John Connolly – Charlie Parker series
Although these tend to be categorised as crime, they actually have a strong supernatural element, which only becomes more pronounced as the series goes on. They are on one level just exceptionally well-written (although very dark) thrillers, and much of the ‘otherworldliness’ is open to question: are there eternal evil forces at work, or is that just the delusion of criminals seeking justification for their wrongdoings? But as the books build into a satisfying arc, you realise that there is something bigger at play, even while you can’t quite figure out Parker’s role in it.
Jim Butcher – Harry Dresden files
Yes, the other wizard called Harry. One of the most consistently enjoyable urban fantasy series around, these start off basically as ‘wizard detective’ novels, as Dresden works with the police to solve crimes that may or may not have a supernatural element. In some ways he’s the archetypal PI – smart mouthed, cocky, too stubborn for his own good and with a weakness for a damsel in distress. As the series goes on, the storylines become more fantasy-heavy, as Dresden’s world opens up to everything from reanimated corpses to evil fairies, but by then you’re too hooked to care.
Terry Pratchett – the Men at Arms books (Discworld series)

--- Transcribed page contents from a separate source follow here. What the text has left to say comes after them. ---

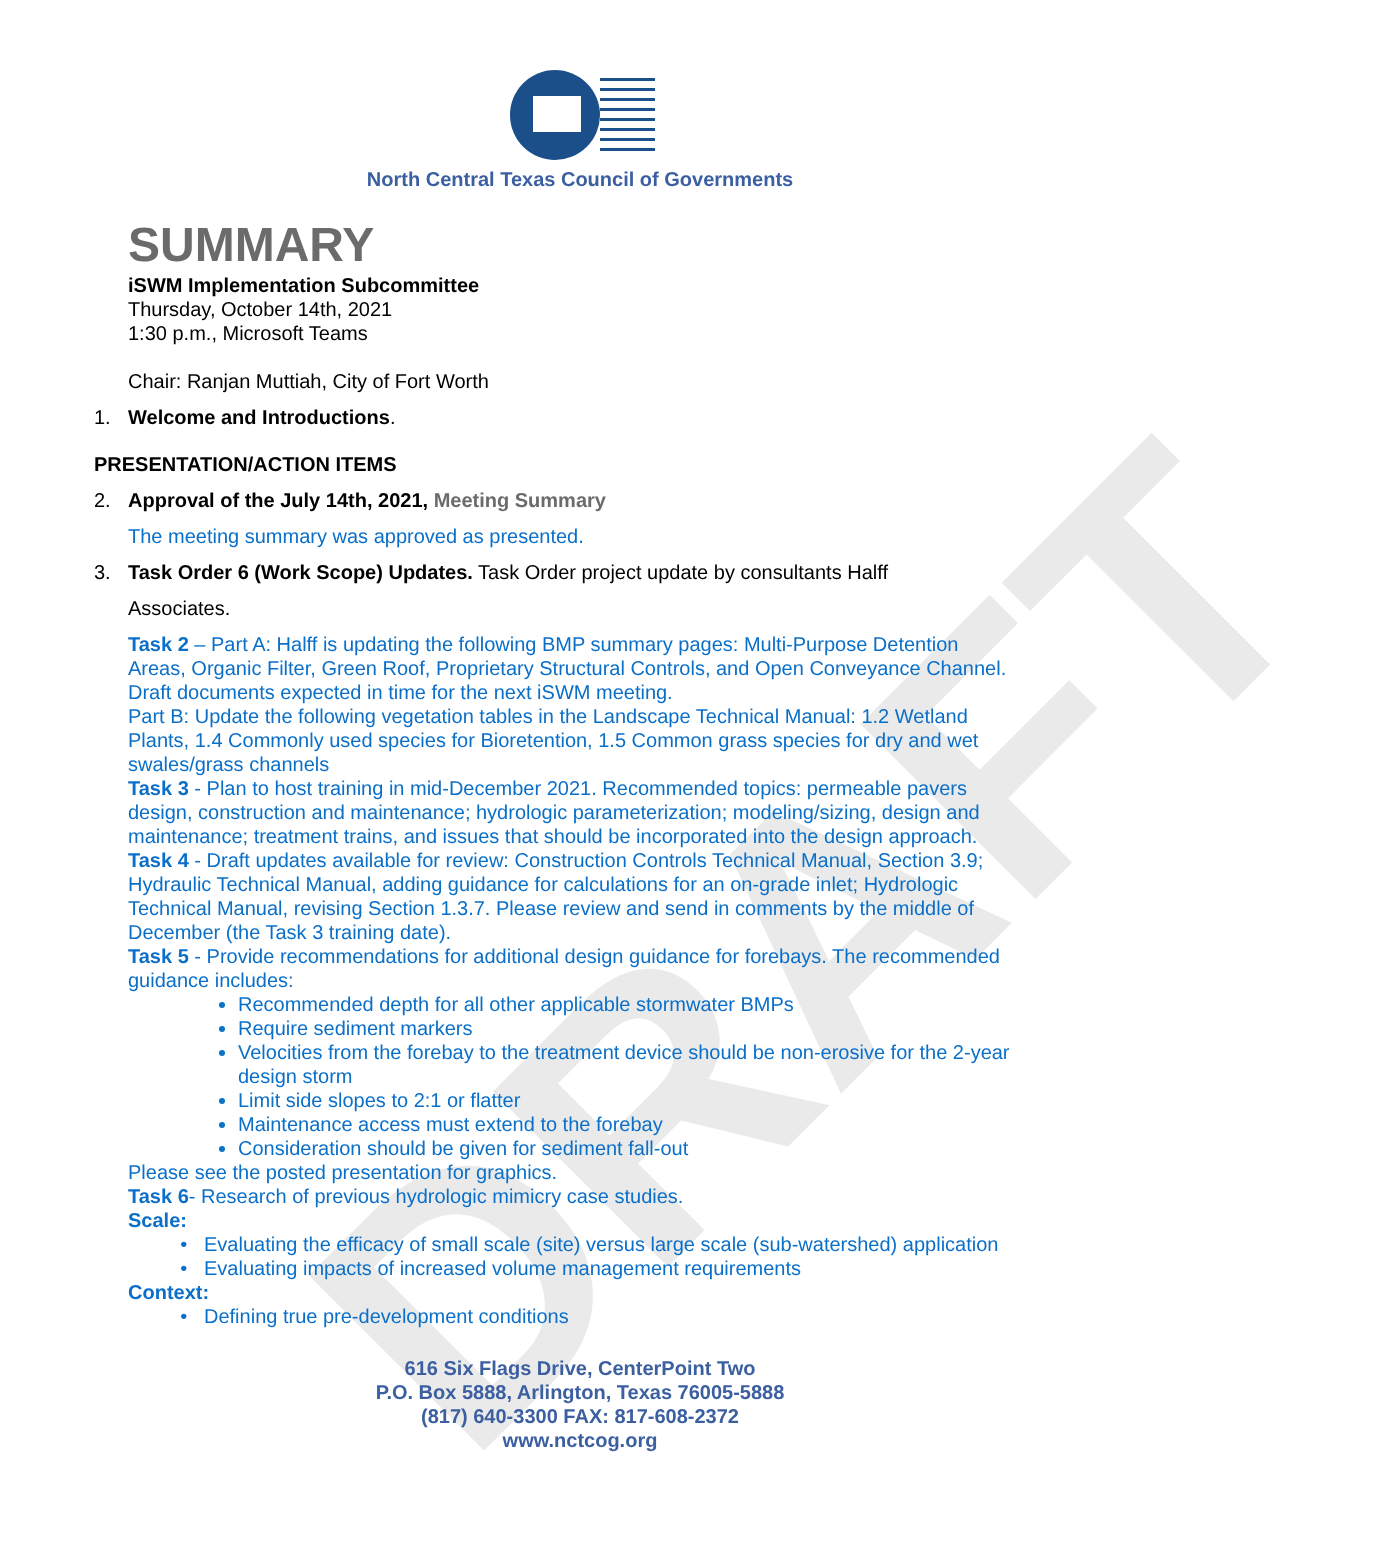DRAFT
North Central Texas Council of Governments
SUMMARY
iSWM Implementation Subcommittee
Thursday, October 14th, 2021
1:30 p.m., Microsoft Teams
Chair: Ranjan Muttiah, City of Fort Worth
1. Welcome and Introductions.
PRESENTATION/ACTION ITEMS
2. Approval of the July 14th, 2021, Meeting Summary
The meeting summary was approved as presented.
3. Task Order 6 (Work Scope) Updates. Task Order project update by consultants Halff
Associates.
Task 2 – Part A: Halff is updating the following BMP summary pages: Multi-Purpose Detention Areas, Organic Filter, Green Roof, Proprietary Structural Controls, and Open Conveyance Channel. Draft documents expected in time for the next iSWM meeting.
Part B: Update the following vegetation tables in the Landscape Technical Manual: 1.2 Wetland Plants, 1.4 Commonly used species for Bioretention, 1.5 Common grass species for dry and wet swales/grass channels
Task 3 - Plan to host training in mid-December 2021. Recommended topics: permeable pavers design, construction and maintenance; hydrologic parameterization; modeling/sizing, design and maintenance; treatment trains, and issues that should be incorporated into the design approach.
Task 4 - Draft updates available for review: Construction Controls Technical Manual, Section 3.9; Hydraulic Technical Manual, adding guidance for calculations for an on-grade inlet; Hydrologic Technical Manual, revising Section 1.3.7. Please review and send in comments by the middle of December (the Task 3 training date).
Task 5 - Provide recommendations for additional design guidance for forebays. The recommended guidance includes:
Recommended depth for all other applicable stormwater BMPs
Require sediment markers
Velocities from the forebay to the treatment device should be non-erosive for the 2-year design storm
Limit side slopes to 2:1 or flatter
Maintenance access must extend to the forebay
Consideration should be given for sediment fall-out
Please see the posted presentation for graphics.
Task 6- Research of previous hydrologic mimicry case studies.
Scale:
Evaluating the efficacy of small scale (site) versus large scale (sub-watershed) application
Evaluating impacts of increased volume management requirements
Context:
Defining true pre-development conditions
616 Six Flags Drive, CenterPoint Two
P.O. Box 5888, Arlington, Texas 76005-5888
(817) 640-3300 FAX: 817-608-2372
www.nctcog.org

Lots of people dismiss Pratchett out of hand – he writes about trolls and witches! Lots of people are wrong. Because while the first couple of books in his best-selling Discworld series have dated badly, the collection as a whole offers one of the most complete and coherent fictional universes, and he uses the oft-mocked (sometimes, admittedly, by Pratchett himself) tropes of fantasy to draw parallels to our own world, tackling everything from religious extremism to people trafficking to rampant capitalism. It may be stretching to call them urban fantasy (although they are mostly set in a city, so maybe not), but his books featuring the Night Watch are some of his best, following copper Samuel Vimes’ progress from disillusioned Watch commander with a fondness for the bottle, to (reluctantly) upstanding community leader who only occasionally gets to kick criminals’ doors in. On the way it has an awful lot of fun with all of the clichés of crime and thriller stories, from Columbo-style faux-bumbling questioning (‘Just one more thing…’) to the rebel cop being thrown off a case, all set against the background of an organic, evolving cityscape. Essential reading.

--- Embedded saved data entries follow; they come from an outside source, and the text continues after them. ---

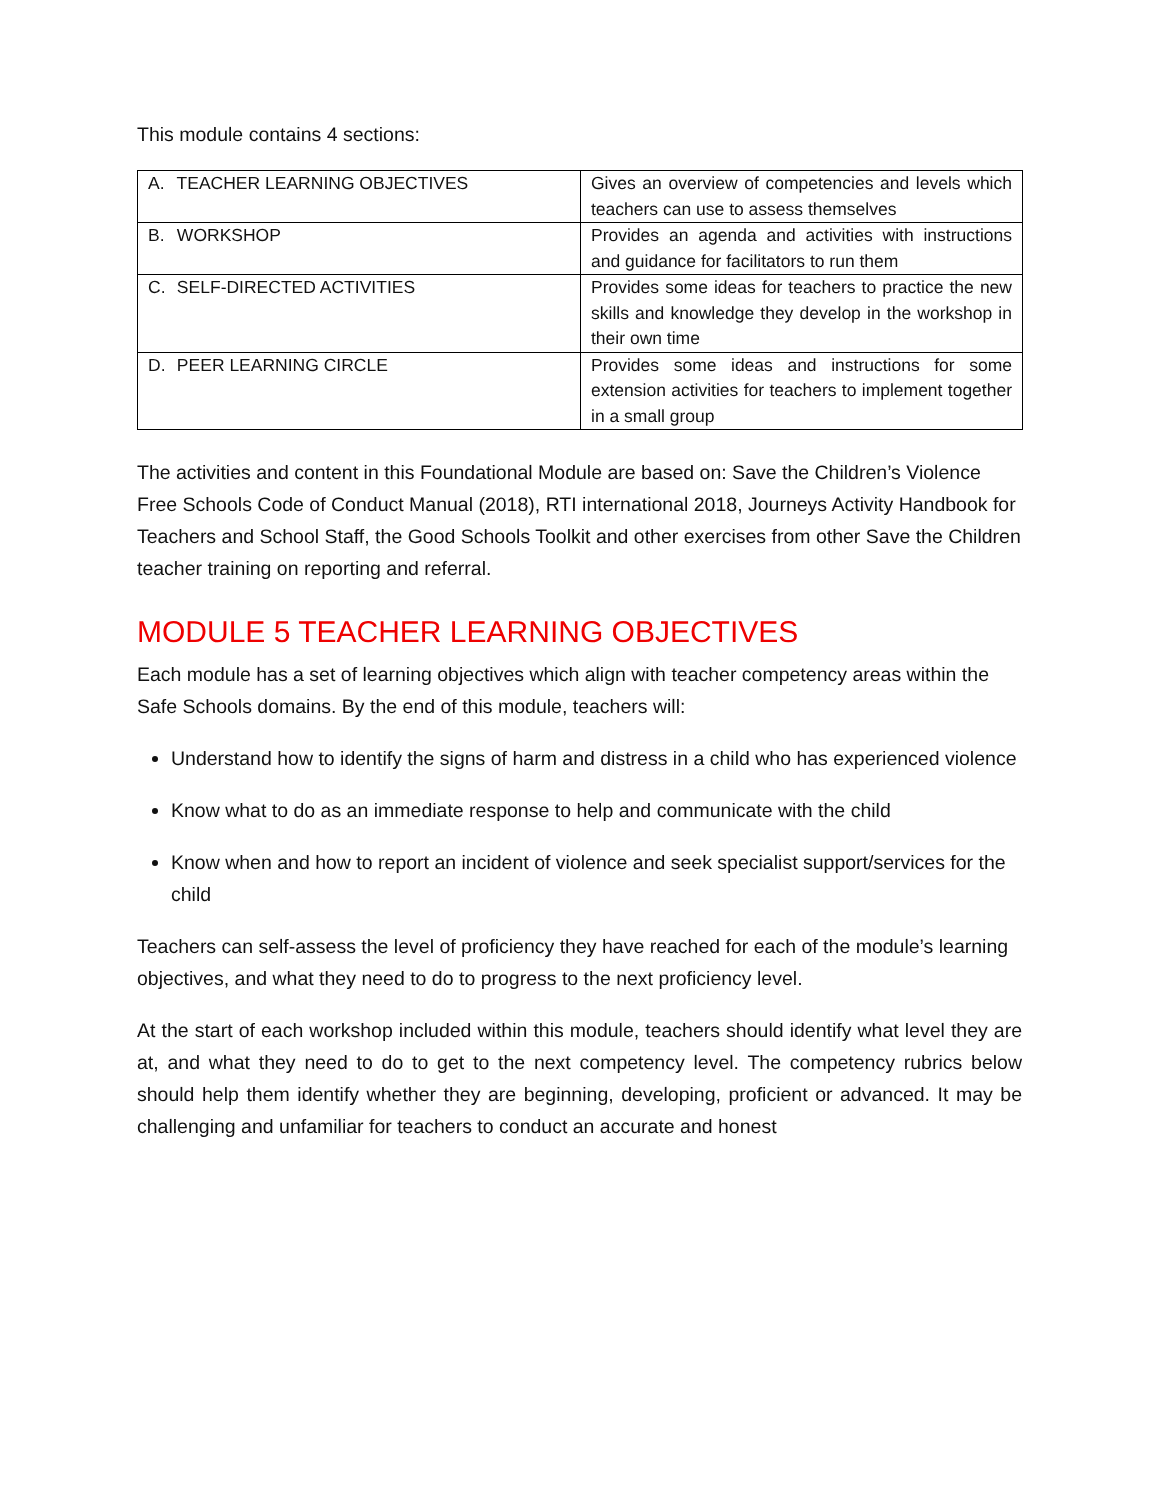This module contains 4 sections:
| A. TEACHER LEARNING OBJECTIVES | Gives an overview of competencies and levels which teachers can use to assess themselves |
| B. WORKSHOP | Provides an agenda and activities with instructions and guidance for facilitators to run them |
| C. SELF-DIRECTED ACTIVITIES | Provides some ideas for teachers to practice the new skills and knowledge they develop in the workshop in their own time |
| D. PEER LEARNING CIRCLE | Provides some ideas and instructions for some extension activities for teachers to implement together in a small group |
The activities and content in this Foundational Module are based on: Save the Children’s Violence Free Schools Code of Conduct Manual (2018), RTI international 2018, Journeys Activity Handbook for Teachers and School Staff, the Good Schools Toolkit and other exercises from other Save the Children teacher training on reporting and referral.
MODULE 5 TEACHER LEARNING OBJECTIVES
Each module has a set of learning objectives which align with teacher competency areas within the Safe Schools domains. By the end of this module, teachers will:
Understand how to identify the signs of harm and distress in a child who has experienced violence
Know what to do as an immediate response to help and communicate with the child
Know when and how to report an incident of violence and seek specialist support/services for the child
Teachers can self-assess the level of proficiency they have reached for each of the module’s learning objectives, and what they need to do to progress to the next proficiency level.
At the start of each workshop included within this module, teachers should identify what level they are at, and what they need to do to get to the next competency level. The competency rubrics below should help them identify whether they are beginning, developing, proficient or advanced. It may be challenging and unfamiliar for teachers to conduct an accurate and honest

Thank you Tracey for this fascinating post. I have read a number of John Connolly’s Charlie Parker series and have always enjoyed them. As for Terry Pratchett, I devoured his books during my teens and they still have a special place in my heart. My parents will, to this day, tell you about the holiday we took where I all I did was read Discworld novels (I’m not sure what else there is to do on holiday other than read….).

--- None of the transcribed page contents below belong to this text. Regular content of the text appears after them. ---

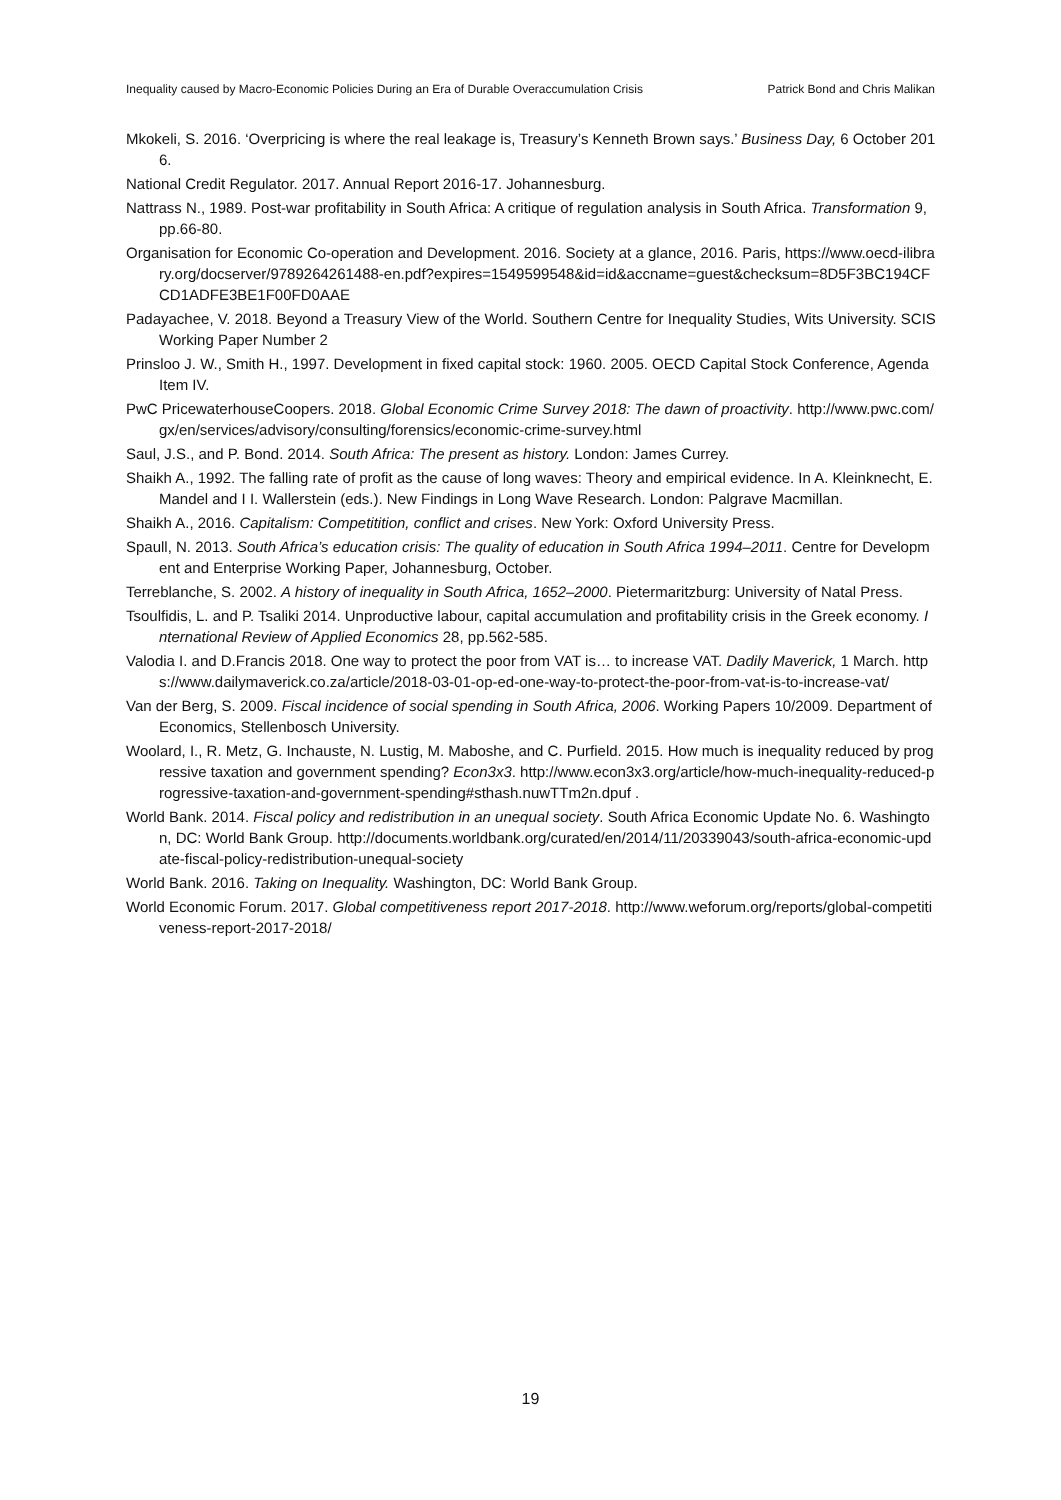Inequality caused by Macro-Economic Policies During an Era of Durable Overaccumulation Crisis Patrick Bond and Chris Malikan
Mkokeli, S. 2016. ‘Overpricing is where the real leakage is, Treasury’s Kenneth Brown says.’ Business Day, 6 October 2016.
National Credit Regulator. 2017. Annual Report 2016-17. Johannesburg.
Nattrass N., 1989. Post-war profitability in South Africa: A critique of regulation analysis in South Africa. Transformation 9, pp.66-80.
Organisation for Economic Co-operation and Development. 2016. Society at a glance, 2016. Paris, https://www.oecd-ilibrary.org/docserver/9789264261488-en.pdf?expires=1549599548&id=id&accname=guest&checksum=8D5F3BC194CFCD1ADFE3BE1F00FD0AAE
Padayachee, V. 2018. Beyond a Treasury View of the World. Southern Centre for Inequality Studies, Wits University. SCIS Working Paper Number 2
Prinsloo J. W., Smith H., 1997. Development in fixed capital stock: 1960. 2005. OECD Capital Stock Conference, Agenda Item IV.
PwC PricewaterhouseCoopers. 2018. Global Economic Crime Survey 2018: The dawn of proactivity. http://www.pwc.com/gx/en/services/advisory/consulting/forensics/economic-crime-survey.html
Saul, J.S., and P. Bond. 2014. South Africa: The present as history. London: James Currey.
Shaikh A., 1992. The falling rate of profit as the cause of long waves: Theory and empirical evidence. In A. Kleinknecht, E. Mandel and I I. Wallerstein (eds.). New Findings in Long Wave Research. London: Palgrave Macmillan.
Shaikh A., 2016. Capitalism: Competitition, conflict and crises. New York: Oxford University Press.
Spaull, N. 2013. South Africa’s education crisis: The quality of education in South Africa 1994–2011. Centre for Development and Enterprise Working Paper, Johannesburg, October.
Terreblanche, S. 2002. A history of inequality in South Africa, 1652–2000. Pietermaritzburg: University of Natal Press.
Tsoulfidis, L. and P. Tsaliki 2014. Unproductive labour, capital accumulation and profitability crisis in the Greek economy. International Review of Applied Economics 28, pp.562-585.
Valodia I. and D.Francis 2018. One way to protect the poor from VAT is… to increase VAT. Dadily Maverick, 1 March. https://www.dailymaverick.co.za/article/2018-03-01-op-ed-one-way-to-protect-the-poor-from-vat-is-to-increase-vat/
Van der Berg, S. 2009. Fiscal incidence of social spending in South Africa, 2006. Working Papers 10/2009. Department of Economics, Stellenbosch University.
Woolard, I., R. Metz, G. Inchauste, N. Lustig, M. Maboshe, and C. Purfield. 2015. How much is inequality reduced by progressive taxation and government spending? Econ3x3. http://www.econ3x3.org/article/how-much-inequality-reduced-progressive-taxation-and-government-spending#sthash.nuwTTm2n.dpuf .
World Bank. 2014. Fiscal policy and redistribution in an unequal society. South Africa Economic Update No. 6. Washington, DC: World Bank Group. http://documents.worldbank.org/curated/en/2014/11/20339043/south-africa-economic-update-fiscal-policy-redistribution-unequal-society
World Bank. 2016. Taking on Inequality. Washington, DC: World Bank Group.
World Economic Forum. 2017. Global competitiveness report 2017-2018. http://www.weforum.org/reports/global-competitiveness-report-2017-2018/
19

Tracey Sinclair is an author, writer and editor who lives in Brighton. She’s a massive geek and lover of all things supernatural (and, indeed, Supernatural) and who probably spends way too much of her time on Netflix. She writes for a range of magazines and websites and her latest books are the Dark Dates series – which do indeed owe quite a lot to crime novels. The most recent of these are Angel Falls and A Vampire in New York and Other Stories.